§ **Exercise**
Scan the listing for "поршни" and copy out each line that has it.

§ **Records for this task**
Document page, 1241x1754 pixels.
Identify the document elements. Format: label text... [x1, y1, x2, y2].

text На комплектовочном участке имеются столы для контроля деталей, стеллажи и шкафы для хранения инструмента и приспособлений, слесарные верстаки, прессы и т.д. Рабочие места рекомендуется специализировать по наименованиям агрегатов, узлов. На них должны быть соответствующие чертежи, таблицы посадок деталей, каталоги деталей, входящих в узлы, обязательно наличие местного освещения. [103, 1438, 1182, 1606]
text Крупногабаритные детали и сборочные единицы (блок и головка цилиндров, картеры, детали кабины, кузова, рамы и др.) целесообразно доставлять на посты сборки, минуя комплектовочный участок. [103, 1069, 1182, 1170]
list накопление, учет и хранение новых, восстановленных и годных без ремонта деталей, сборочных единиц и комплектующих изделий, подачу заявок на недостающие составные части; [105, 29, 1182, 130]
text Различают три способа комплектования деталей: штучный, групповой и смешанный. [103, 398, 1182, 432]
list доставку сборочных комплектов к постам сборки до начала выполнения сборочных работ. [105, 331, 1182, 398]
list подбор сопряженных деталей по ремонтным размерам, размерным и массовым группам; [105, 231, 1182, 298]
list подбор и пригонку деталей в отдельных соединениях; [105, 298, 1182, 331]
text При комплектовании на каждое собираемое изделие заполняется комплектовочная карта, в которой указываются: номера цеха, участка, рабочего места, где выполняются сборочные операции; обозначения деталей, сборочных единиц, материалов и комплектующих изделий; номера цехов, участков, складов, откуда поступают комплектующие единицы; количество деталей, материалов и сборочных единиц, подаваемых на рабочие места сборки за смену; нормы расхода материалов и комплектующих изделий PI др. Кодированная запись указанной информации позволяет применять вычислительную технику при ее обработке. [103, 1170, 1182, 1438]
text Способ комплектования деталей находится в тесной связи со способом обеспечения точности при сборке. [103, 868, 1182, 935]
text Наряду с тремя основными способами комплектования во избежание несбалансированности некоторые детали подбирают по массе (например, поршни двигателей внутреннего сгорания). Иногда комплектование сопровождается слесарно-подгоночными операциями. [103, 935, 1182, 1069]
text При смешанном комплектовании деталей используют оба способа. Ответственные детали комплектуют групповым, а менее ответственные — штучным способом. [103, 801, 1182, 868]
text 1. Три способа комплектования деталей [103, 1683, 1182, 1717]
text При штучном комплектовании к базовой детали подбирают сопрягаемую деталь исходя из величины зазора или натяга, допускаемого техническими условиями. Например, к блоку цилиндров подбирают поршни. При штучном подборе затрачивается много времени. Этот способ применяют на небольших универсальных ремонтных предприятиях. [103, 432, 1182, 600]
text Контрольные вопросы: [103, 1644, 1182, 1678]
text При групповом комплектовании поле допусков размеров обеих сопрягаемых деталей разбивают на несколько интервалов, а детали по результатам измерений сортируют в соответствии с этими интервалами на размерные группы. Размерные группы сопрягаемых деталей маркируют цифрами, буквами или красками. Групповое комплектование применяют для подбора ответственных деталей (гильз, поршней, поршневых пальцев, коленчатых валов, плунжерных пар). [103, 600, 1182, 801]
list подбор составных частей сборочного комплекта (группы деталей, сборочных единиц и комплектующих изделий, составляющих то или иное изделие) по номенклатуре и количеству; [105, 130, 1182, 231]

§ **Task solution**
text Наряду с тремя основными способами комплектования во избежание несбалансированности некоторые детали подбирают по массе (например, поршни двигателей внутреннего сгорания). Иногда комплектование сопровождается слесарно-подгоночными операциями. [103, 935, 1182, 1069]
text При штучном комплектовании к базовой детали подбирают сопрягаемую деталь исходя из величины зазора или натяга, допускаемого техническими условиями. Например, к блоку цилиндров подбирают поршни. При штучном подборе затрачивается много времени. Этот способ применяют на небольших универсальных ремонтных предприятиях. [103, 432, 1182, 600]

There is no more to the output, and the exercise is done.